KABUL, Afghanistan – The number of U.S. drone strikes in Afghanistan rose sharply last year compared with 2011, the United Nations said Tuesday.
The increase was a sign that unmanned aircraft are taking a greater role as Americans try to streamline the fight against insurgents while preparing to withdraw combat forces in less than two years.
Drones have become a major source of contention between the U.S. and countries like Pakistan, where covert strikes on militant leaders have drawn condemnation and allegations of sovereignty infringements as family members and other bystanders are killed.
They have not been a prominent issue in Afghanistan, however.
While drone attacks have occurred, they have largely been in support of ground troops during operations and have not been singled out by President Hamid Karzai’s administration in its campaign against international airstrikes.
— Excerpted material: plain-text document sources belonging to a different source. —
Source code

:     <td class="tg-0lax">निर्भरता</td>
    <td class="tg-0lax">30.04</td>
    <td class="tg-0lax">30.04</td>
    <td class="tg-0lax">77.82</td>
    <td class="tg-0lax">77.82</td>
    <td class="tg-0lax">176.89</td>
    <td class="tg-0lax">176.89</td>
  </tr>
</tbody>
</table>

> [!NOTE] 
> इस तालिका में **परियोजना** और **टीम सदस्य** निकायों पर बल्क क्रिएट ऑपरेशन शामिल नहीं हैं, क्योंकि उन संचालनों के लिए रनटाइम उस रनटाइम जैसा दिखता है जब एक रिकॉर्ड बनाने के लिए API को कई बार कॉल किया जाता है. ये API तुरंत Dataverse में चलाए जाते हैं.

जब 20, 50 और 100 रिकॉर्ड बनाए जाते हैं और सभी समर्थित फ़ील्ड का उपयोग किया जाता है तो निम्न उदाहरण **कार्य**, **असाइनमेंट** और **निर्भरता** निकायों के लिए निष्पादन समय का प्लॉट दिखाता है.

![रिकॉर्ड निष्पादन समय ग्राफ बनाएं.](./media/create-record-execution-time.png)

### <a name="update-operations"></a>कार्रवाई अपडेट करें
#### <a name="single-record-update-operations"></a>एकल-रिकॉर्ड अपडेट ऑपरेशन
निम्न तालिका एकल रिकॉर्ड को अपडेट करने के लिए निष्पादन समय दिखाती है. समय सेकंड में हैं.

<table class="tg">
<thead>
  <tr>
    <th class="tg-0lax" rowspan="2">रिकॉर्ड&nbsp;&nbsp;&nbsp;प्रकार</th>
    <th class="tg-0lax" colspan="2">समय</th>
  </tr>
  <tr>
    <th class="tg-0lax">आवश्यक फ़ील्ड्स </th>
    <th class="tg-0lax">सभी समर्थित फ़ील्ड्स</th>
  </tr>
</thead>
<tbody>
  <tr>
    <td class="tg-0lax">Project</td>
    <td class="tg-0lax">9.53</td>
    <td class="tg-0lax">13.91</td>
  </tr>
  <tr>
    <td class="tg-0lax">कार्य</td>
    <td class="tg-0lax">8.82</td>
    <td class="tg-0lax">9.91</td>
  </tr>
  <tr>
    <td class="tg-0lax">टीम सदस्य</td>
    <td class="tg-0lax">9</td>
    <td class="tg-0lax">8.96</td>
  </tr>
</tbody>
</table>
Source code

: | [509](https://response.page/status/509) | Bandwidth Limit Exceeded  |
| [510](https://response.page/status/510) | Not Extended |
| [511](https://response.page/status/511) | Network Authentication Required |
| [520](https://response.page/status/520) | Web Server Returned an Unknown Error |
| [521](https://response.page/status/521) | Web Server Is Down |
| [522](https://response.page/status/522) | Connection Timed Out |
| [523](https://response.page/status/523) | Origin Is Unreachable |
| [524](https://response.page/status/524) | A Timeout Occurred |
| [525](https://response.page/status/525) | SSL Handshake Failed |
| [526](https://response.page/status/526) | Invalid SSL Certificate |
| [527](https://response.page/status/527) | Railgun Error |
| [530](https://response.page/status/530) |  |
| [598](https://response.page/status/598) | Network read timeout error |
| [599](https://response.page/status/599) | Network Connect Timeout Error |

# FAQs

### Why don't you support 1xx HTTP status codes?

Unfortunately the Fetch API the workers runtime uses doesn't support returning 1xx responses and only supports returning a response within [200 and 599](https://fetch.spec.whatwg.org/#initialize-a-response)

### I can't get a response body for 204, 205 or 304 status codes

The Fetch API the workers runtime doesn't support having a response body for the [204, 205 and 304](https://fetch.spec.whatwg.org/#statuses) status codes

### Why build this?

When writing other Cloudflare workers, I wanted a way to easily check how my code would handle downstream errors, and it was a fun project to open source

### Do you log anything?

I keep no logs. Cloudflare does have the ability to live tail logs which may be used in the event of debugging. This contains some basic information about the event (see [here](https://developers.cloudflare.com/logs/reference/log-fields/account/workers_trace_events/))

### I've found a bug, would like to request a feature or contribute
The steep rise in the number of weapons fired from unmanned aerial aircraft – the formal term for drones – raises the possibility that may change as U.S. forces become more dependent on such attacks to fight al-Qaida and other insurgents, with combat missions due to end by the end of 2014.
The U.N. mission in Afghanistan said 506 weapons were released by drones in 2012, compared with 294 the previous year.
The U.S. Air Force Central Command also recorded an increase in drone use, giving the numbers of weapons released by drones as 243 in 2009, 277 in 2010, 294 in 2011 and 494 in 2012.
Drones are highly effective, and most nations have given Washington at least tacit agreement to carry out the attacks.
Five attacks in 2012 resulted in casualties, with 16 civilians killed and three wounded, up from just one deadly attack in 2011, according to the U.N. Georgette Gagnon, the head of human rights for the U.N. mission in Afghanistan, said it was the first year the U.N. had tried to document civilian casualties from drones.
The U.N. said most civilian casualties from drone strikes appeared to be the result of weapons aimed directly at insurgents, but some may have been targeting errors. It cited the example of four boys killed Oct. 20 in Logar province when a drone struck after a clash between pro-government forces and insurgents a few miles away from the area.
The U.N. mission called for a review of tactical and operational policy on targeting to ensure compliance with international humanitarian law with the expansion of the use of unmanned combat aerial vehicles in Afghanistan.
George Little, a Pentagon spokesman, said the U.S. works hard to protect civilians.
We take great care with our unmanned systems to conduct very precise targeting in Afghanistan, and we will continue to do so. When there are mishaps, we take steps to work closely with the government of Afghanistan and the affected individuals to express our concerns, he said in Washington.
The U.N. figures were released as part of its annual report on civilian casualties in Afghanistan.
Overall, the full-year toll of civilian deaths in 2012 declined to 2,754, a 12 percent decrease from 3,131 in the same period a year earlier. It was the first time in six years that the civilian death toll dropped.
But the toll spiked in the second half of the year as weather improved, compared with the same period in 2011, suggesting that Afghanistan is likely to face continued violence as the Taliban and other militants fight for control after the impending withdrawal of U.S. and allied combat forces.
Conflict-related violence struck more women and girls last year as well, with 301 killed and 563 wounded – a 20 percent increase from 2011, the report said.
The United Nations Assistance Mission in Afghanistan said civilian casualties rose 13 percent to 4,431 in the second half of the year, including more from roadside bombs in public areas, compared with the same period in 2011.
That included 1,599 people killed and 2,832 wounded from July 1 to Dec. 31, a jump from 1,556 and 2,832 respectively in the same period the previous year.